If a lattice $L$ is defined as an additive discrete subgroup of $\mathbb{R}^n$, then Nguyen on page 24 from "The LLL Algorithm - Survey and Applications", with respect to important properties of lattices, says $L$ is closed.
Lemma. Let $L$ be a lattice in $\mathbb{R}^n$
- There exists $\rho > 0$ such that for all $\mathbf{x} \in L$: $L \cap B(\mathbf{x},\rho) = \left\{ \mathbf{x} \right\}.$
- L is closed.
What does "closed" mean here in concrete terms? Does this refer to closure with respect to addition, or does this refer to some other kind of closedness? When I first read this, I was thinking of "closed under addition", now I think there might be something more to it, since there are also "closed sets". So I am a bit confused what "closed" means here exactly.
The closed under addition is clear (if that's what was meant). But assuming that closed is meant with respect to a closed set, how exactly can one imagine or justify this?
Reference: Phong Q. Nguyen, Brigitte Vallée, The LLL Algorithm - Survey and Applications, 2010
The answer to the question in the title is: closed with respect to the topology on $\mathbb{R}^n$. But let me also give some more explanations, including a proof of the statements above.
There are many equivalent definitions of being closed; in this case, we are in a metric space, so one can characterize closed sets as the sets containing all their limit points. Recall that a limit point is the limit of a sequence in the subset, which is convergent in the metric space.
We say that a set $S\subset\mathbb{R}^n$ is discrete if every point is isolated, i.e. for every $s\in S$, there exists some $r>0$ such that no point of $S\setminus\lbrace s\rbrace$ has distance less than $r$ to $s$. More mathematically, the ball around $s$ with radius $r$ does not intersect $S$ in other points, $B(s,r)\cap S=\lbrace s\rbrace$. Note that $r$ may depend on the choice of $s$.

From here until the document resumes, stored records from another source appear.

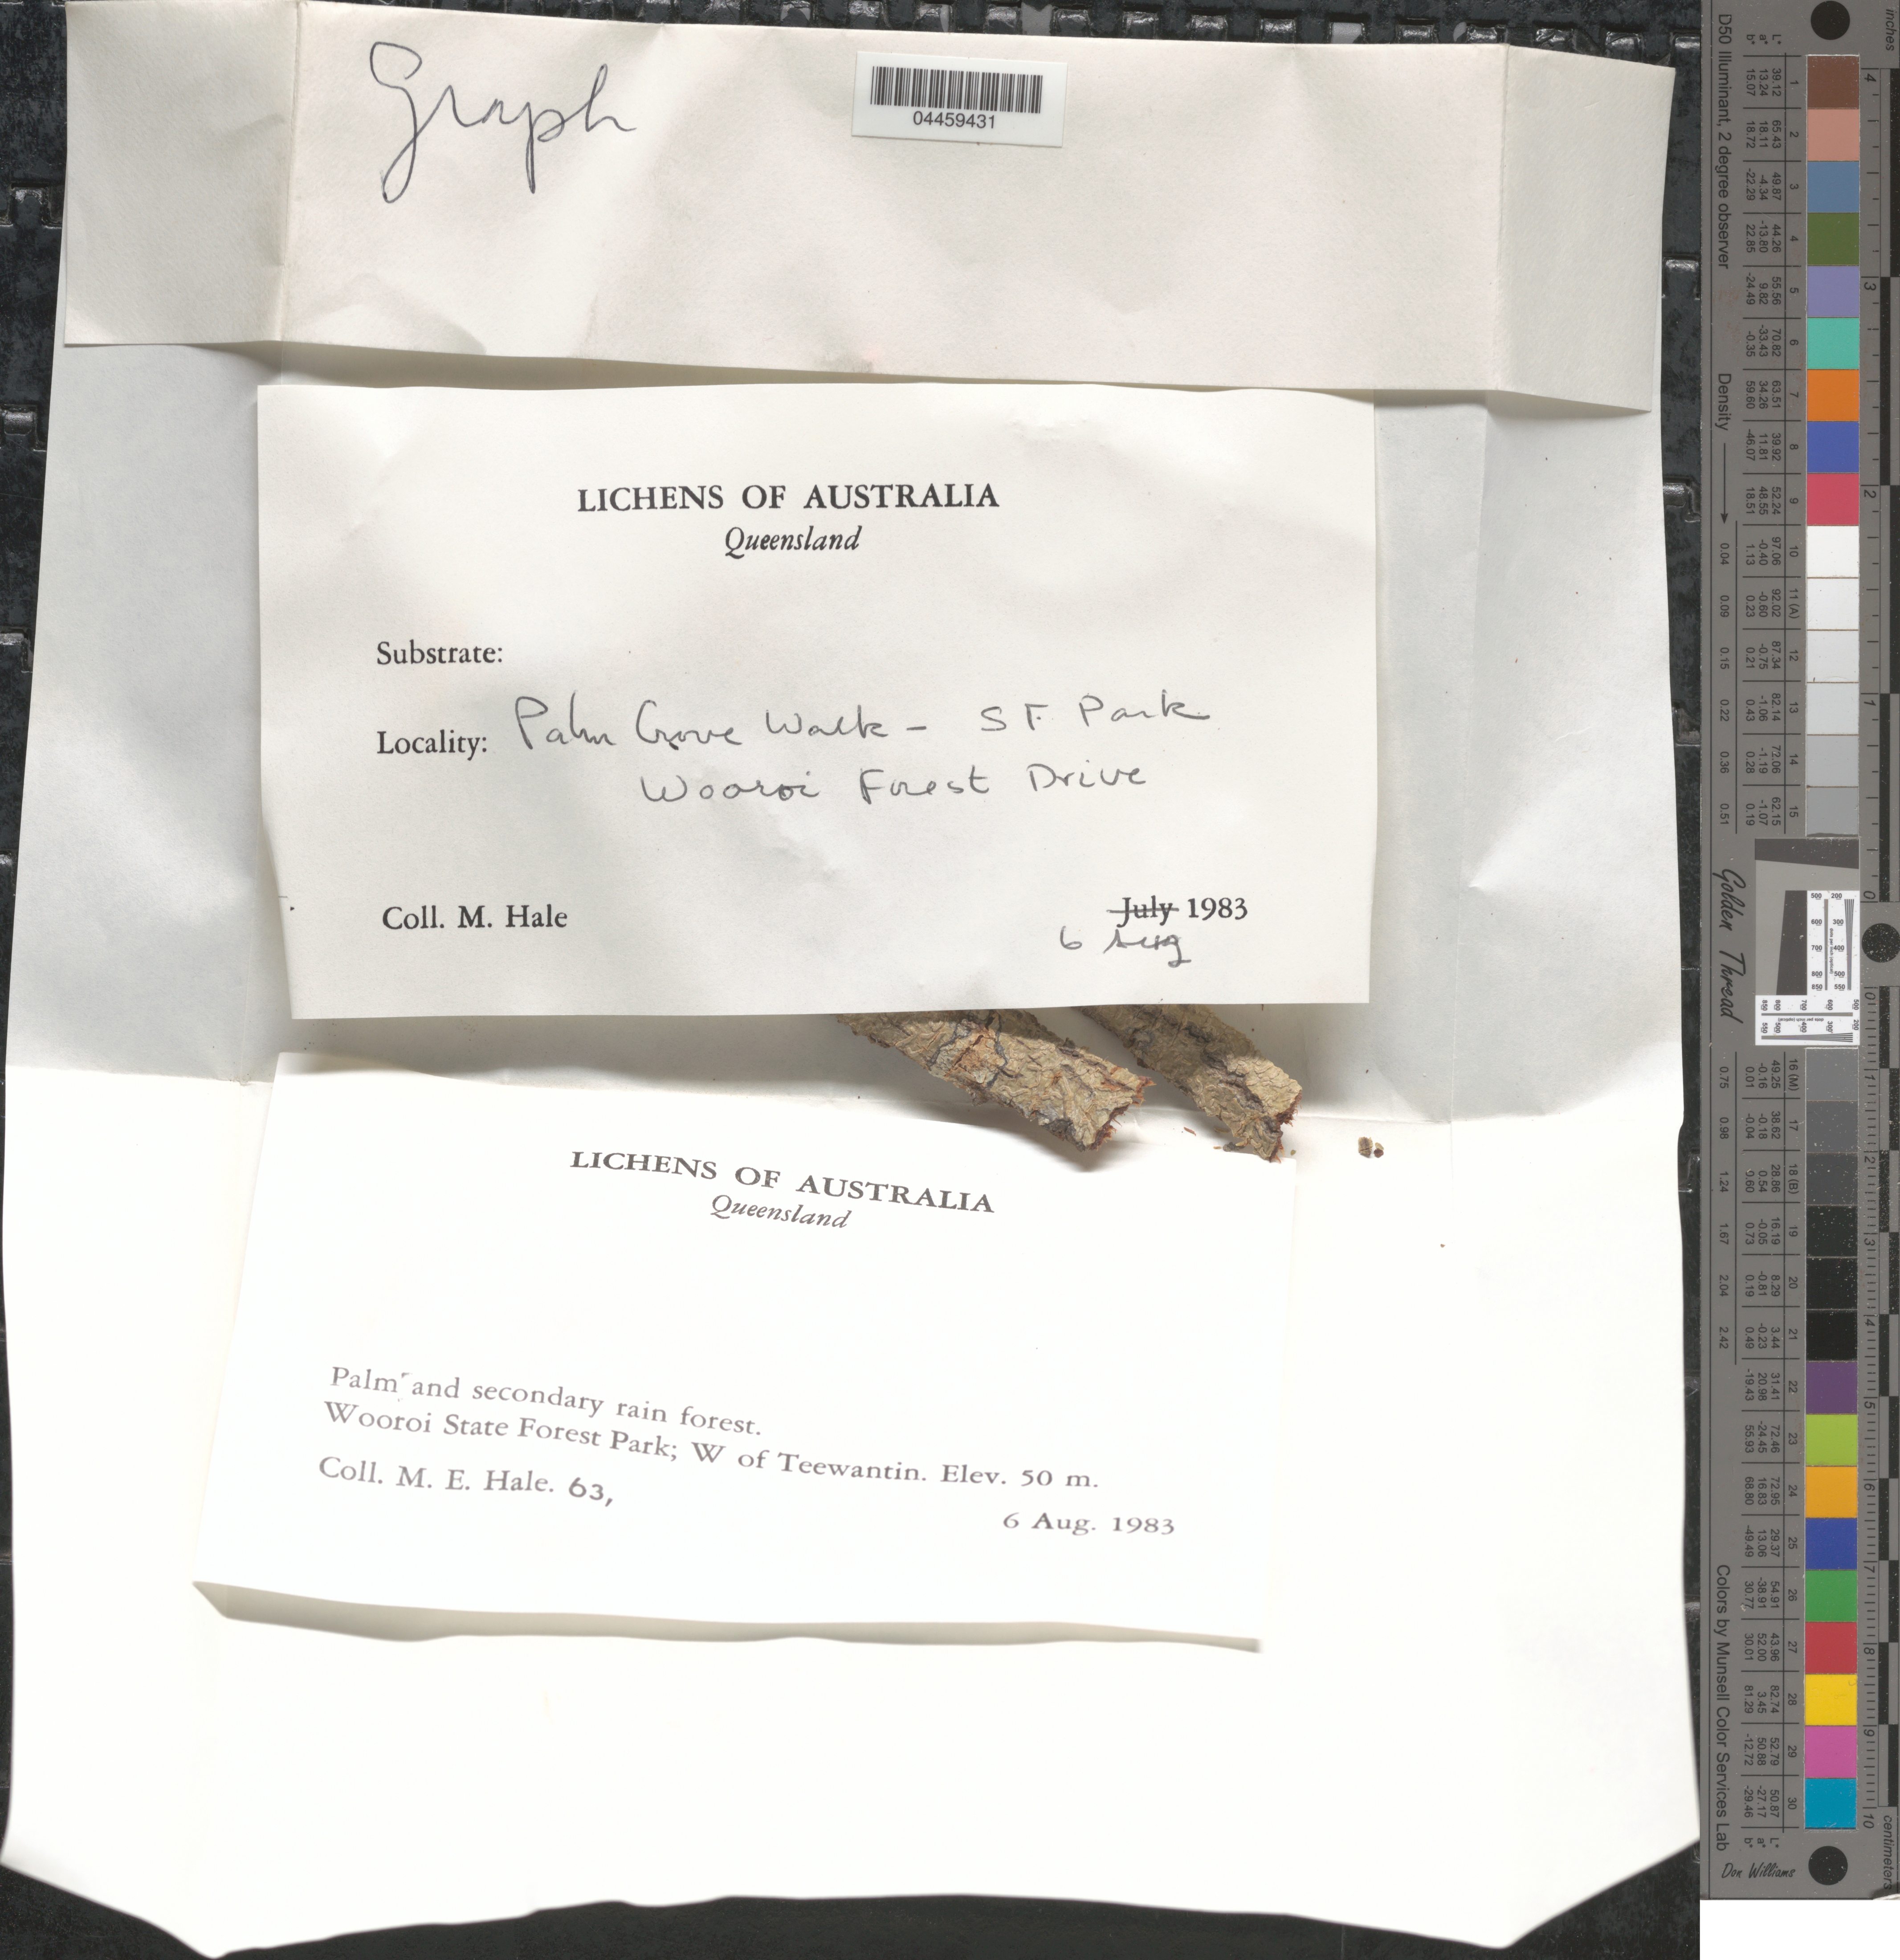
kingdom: Fungi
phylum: Ascomycota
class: Lecanoromycetes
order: Ostropales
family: Graphidaceae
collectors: M. Hale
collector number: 63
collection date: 1983-08-06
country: Australia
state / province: Queensland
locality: Palm Grove Walk - S F. Park Wooroi Forest Drive. Palm and secondary rain forest. Wooroi State Forest Park; W of Teewantin.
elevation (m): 50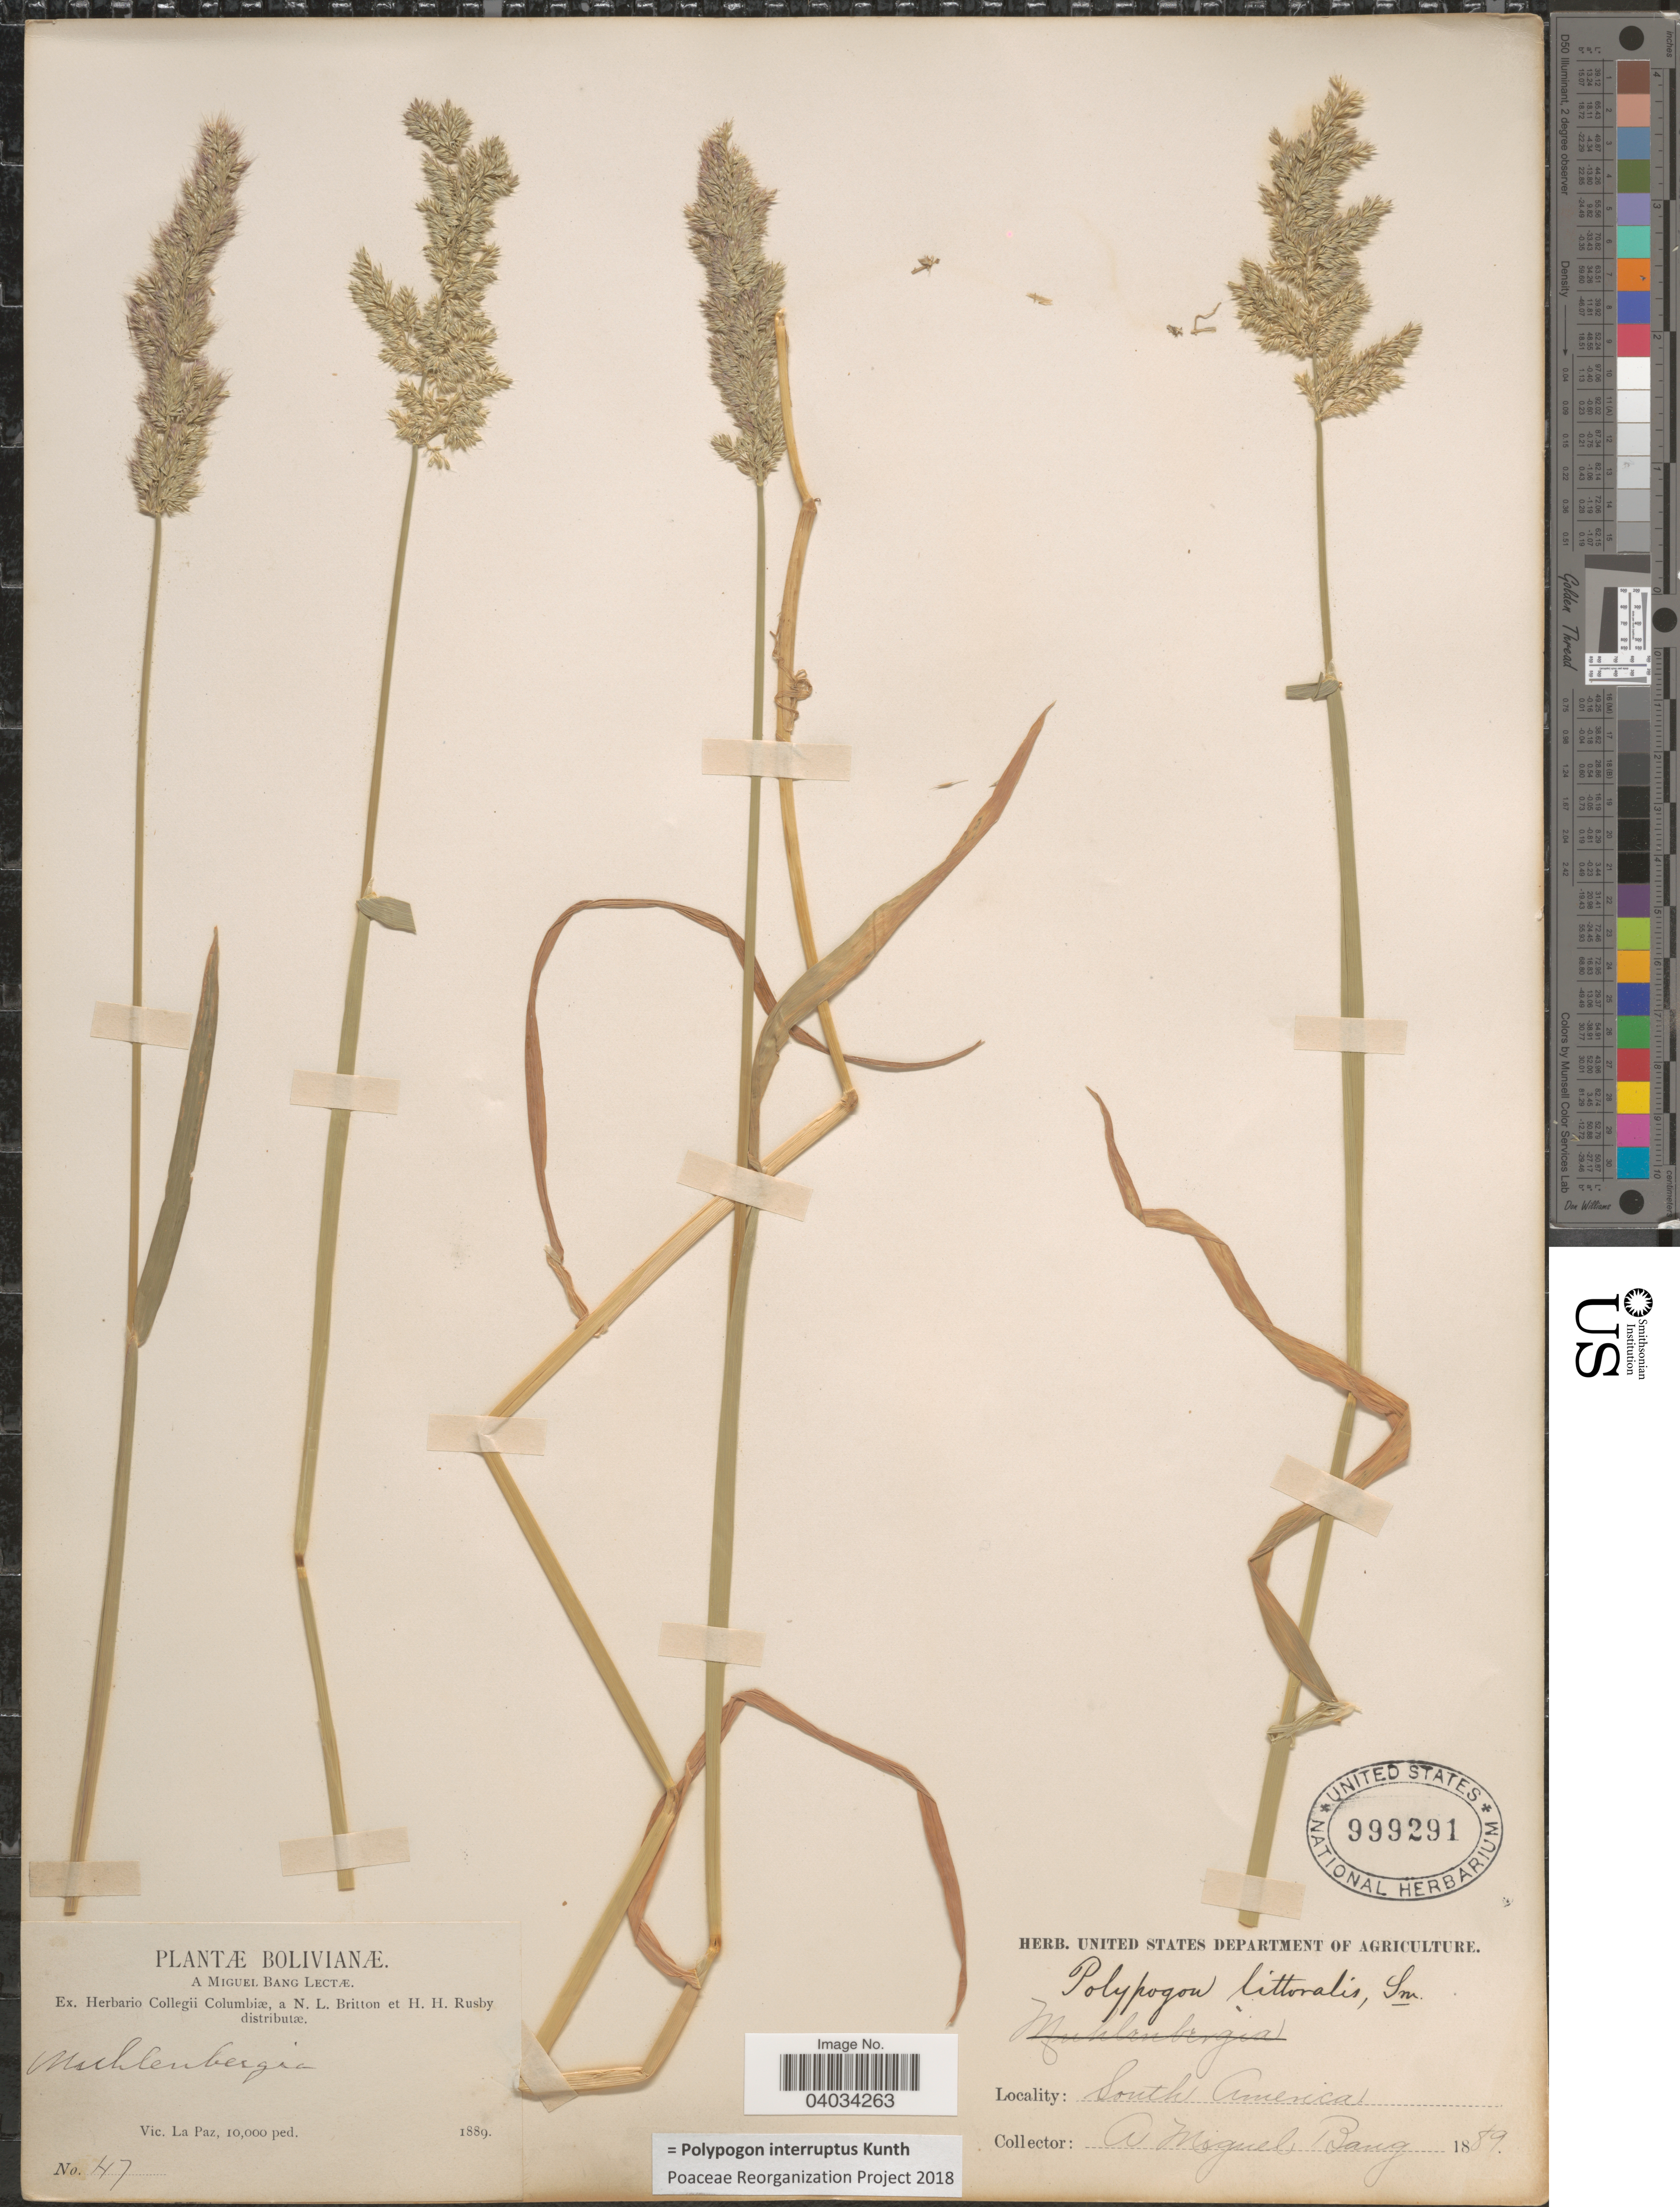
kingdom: Plantae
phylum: Tracheophyta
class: Liliopsida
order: Poales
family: Poaceae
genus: Polypogon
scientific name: Polypogon interruptus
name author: Kunth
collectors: M. Bang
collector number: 47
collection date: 1889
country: Bolivia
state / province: La Paz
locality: Vic. La Paz.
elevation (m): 3048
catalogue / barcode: US 999291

Now, uniformly discrete means that there exists a "universal" distance $r>0$, such that for every point $s\in S$, $B(s,r)\cap S=\lbrace s\rbrace$. This is a very important distinction, allow me to give an example to show why.
Example. Take the set $N=\lbrace \frac{1}{n}\mid n\in\mathbb{N}\rbrace$. This lives on the real line $\mathbb{R}$, and is clearly discrete, as for every point $\frac{1}{n}$, the closest points are $\frac{1}{n-1}$ and $\frac{1}{n+1}$, but they both have distance more than $\frac{1}{(n+1)^2}$. Now, $N$ has a sequence $\lbrace \frac{1}{n}\rbrace_{n\in \mathbb{N}}$ (this is in fact the entire set $N$), and this sequence is convergent to $0$ in $\mathbb{R}$. However, $0\notin N$, so $N$ is not closed, even though it is discrete.
Let $L$ be a lattice, i.e. a discrete additive subgroup of $\mathbb{R}^n$. Then a priori, it is not necessarily closed, as we just saw in the example that discreteness does not ensure closedness. But the group structure does in fact ensure uniform discreteness (this is statement 1), and that implies closedness (statement 2). Let us prove these.
We need a further fact, which is that addition in $\mathbb{R}^n$ is an isometry, i.e. it preserves the distance. Mathematically, $d(x,y) = d(z+x,z+y)$ for any $x,y,z\in\mathbb{R}^n$. This is easily proven by recalling $d(x,y)=||x-y||$. Now, as $L$ is an additive subgroup, $0\in L$. By discreteness, we have some $r>0$ such that $B(0,r)\cap L=\lbrace 0\rbrace$. Let $s\in L$, and take any point $t\in L\setminus\lbrace s\rbrace$. We see that $$d(s,t)=d(s-s,t-s)=d(0,t-s) \geq r.$$ Here we are critically using that $L$ is an additive subgroup, such that $t-s\in L$, so that the discreteness bound can be applied. This means no point in $L$ has distance less than $r$ to $s$, so $B(s,r)\cap L=\lbrace s\rbrace$. Thus, the $r$ we got from $0$ actually works universally, and so $L$ is uniformly discrete.
Let us do this in general, i.e. let $S\subset \mathbb{R}^n$ be any uniformly discrete space. Take any sequence $\lbrace a_n\rbrace_n\subset S$, which is convergent in $\mathbb{R}^n$. Then by definition, for any $r>0$ there exists $K\in\mathbb{N}$ such that for all $n,m>K$, $d(a_n,a_m)<r$. Picking the $r$ from the uniform discreteness of $S$, we get some $K$ such that the sequence satisfies the above property. But as $B(a_n,r)\cap S=\lbrace a_n\rbrace$, we see that all the following elements of the sequence must be $a_n$, i.e. the sequence is constant from some point on. Then its limit point is the constant point $a_n$, which lies in $S$. Thus $S$ contains all its limit points, and so it is closed.